Beautiful crusty bread, paired with a smooth, creamy whipped goat’s cheese - is there a better combo? The garlic really makes this dip: you can roast the bulb in advance, and see this dip come together in less than 10 minutes, from only a handful of ingredients. Paired with a fresh baguette from our friends in Irrewarra Sourdough, we promise you’ll be addicted.
Serves 4 people
1 whole garlic
300g of Meredith Dairy Original Fresh Goat Cheese (2x 150g packs) in room temperature
100 ml of cream
1 tsp of fresh thyme leaves (or herbs of your choice)
3 tbsp of olive oil
Salt and pepper
Fresh crusty bread, like Irrewarra Baguette á l’ancienne
Preheat your oven to 200C. You can roast the garlic earlier too, and store in the fridge.

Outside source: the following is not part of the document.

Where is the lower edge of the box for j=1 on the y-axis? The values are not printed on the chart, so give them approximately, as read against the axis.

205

Cut the top of the garlic bulb off, exposing the tops of the cloves. Drizzle 1 tbsp of olive oil on top of the garlic bulb, pushing it into the cloves. Place top side up in the oven for around 30 minutes, or when colour is golden brown. Let the garlic cool down.
Squeeze the softened and caramelised garlic out of the bulb into a food processor or a blender. Add room-temperature goat cheese, cream, thyme, 1 tbsp of the olive oil and a pinch of salt and pepper, and bliz together.
Serve with drizzled olive oil and thyme sprinkled on top, with fresh crusty bread.